Relevant legal principles

[12] Both parties in their written submissions set out the principles generally relevant to the consideration of whether proceedings ought be reopened. I have not repeated their submissions in this decision.

[13] It is not in contention that the power to reopen a case should be exercised sparingly, having regard to the public interest in maintaining the finality of litigation.

[14] In deciding whether to reopen proceedings, the following considerations are relevant:

a. Is the evidence relevant, in that it engages in one or more of the issues requiring determination?

b. Was the evidence able to be obtained with reasonable diligence for use during the hearing?

c. Are the interests of justice served better by allowing or rejecting the evidence?

d. What is the likely prejudice to the party resisting the application?

e. Will a denial of procedural fairness likely arise if a party does not have an adequate opportunity to argue its case?

f. Was the evidence not led because of inadvertence or mistake?


[15] I consider the arguments for and against exercising my discretion to reopen these proceedings to be finely balanced.

[16] In terms of evidence, no evidence currently has been filed by Mr Morrison in response to the statement of the New Witness, there having been no requirement for him to do so unless the application to reopen is granted. Further, the evidence of the New Witness is untested. On the face of it, the new evidence engages in at least one of the issues I may need to decide, that being whether reinstatement is practicable. Whether the new evidence is actually relevant and has probative value is difficult to determine at this point in time, noting it is not at all unusual that answers given by witnesses in cross examination can significantly change the complexion of that person’s evidence.

[17] I am not satisfied that the ANU could have obtained the evidence of the New Witness with reasonable diligence prior to the hearing. This would have effectively required it to publicise the nature of the alleged conduct and reasons for Mr Morrison’s dismissal broadly. I would not consider this to be a reasonable step to take, and no doubt not one that Mr Morrison would want the ANU to take.

[18] Mr Morrison does not argue that there is prejudice to him in terms of the issues raised by the evidence of the New Witness.
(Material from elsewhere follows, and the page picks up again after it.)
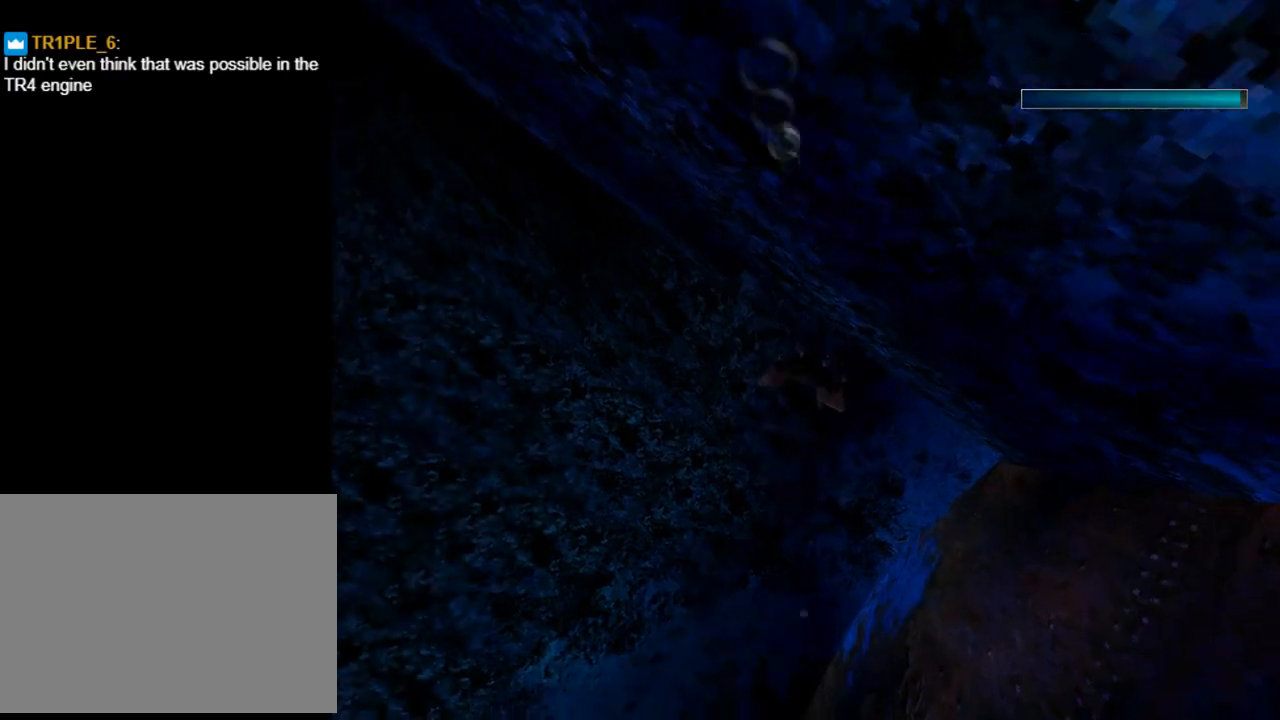
{"buttons": ["SQUARE", "DPAD_DOWN", "DPAD_RIGHT"], "left_stick": "center", "events": [[267, "DPAD_DOWN", "down"]]}
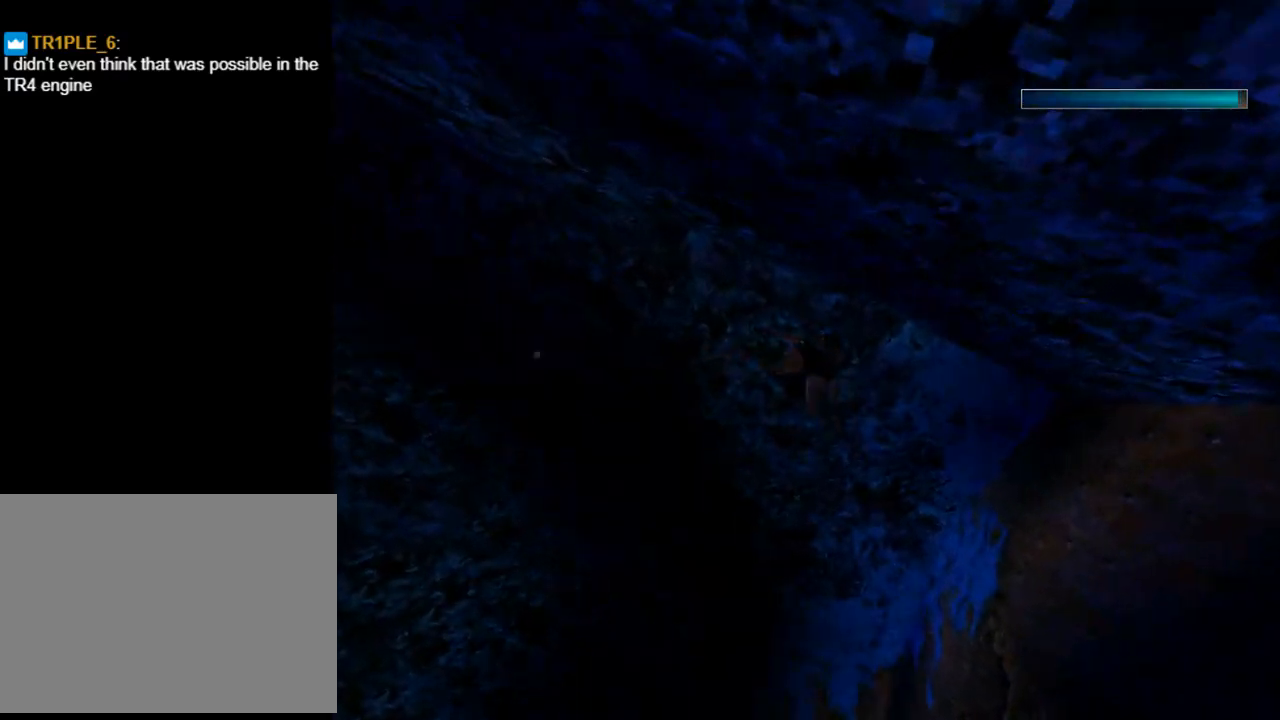
{"buttons": ["SQUARE", "DPAD_DOWN", "DPAD_RIGHT"], "left_stick": "center", "events": []}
The submissions on his behalf also note that his legal costs are now increased significantly regardless of the outcome of the application to reopen.

[19] I consider that the ANU has had an adequate opportunity to present its case, and accordingly a denial of procedural fairness does not arise in this matter.

[20] There is no suggestion that the evidence was not led because of inadvertence or mistake.

[21] In terms of the significant delay attributable to the ANU in the Commission being able to deal the application to reopen, as outlined earlier, the ANU were contacted by the New Witness on 8 December 2020 and its HR division met with her on 15 December 2020. The application to reopen was not made until 9 February 2021. The delay was attributed to Christmas leave period closures and the unavailability of Counsel for the ANU.

[22] In a jurisdiction where unfair dismissal applications are to be dealt with quickly, a delay of almost two months without even flagging the issue with Mr Morrison’s lawyers or the Commission is highly unsatisfactory. However, given the delay both parties had sought regarding the making of final submissions, I am not satisfied that this delay should weigh against exercising my discretion in favour of reopening the proceedings.

[23] Having carefully weighed all these considerations, I am on balance satisfied that the interests of justice are better served by allowing the new evidence. Accordingly, the application to reopen the proceedings to allow the evidence of the New Witness is granted.

[24] The parties are aware of the directions previously issued to progress and finalise this matter. No further adjournments or extensions will be entertained.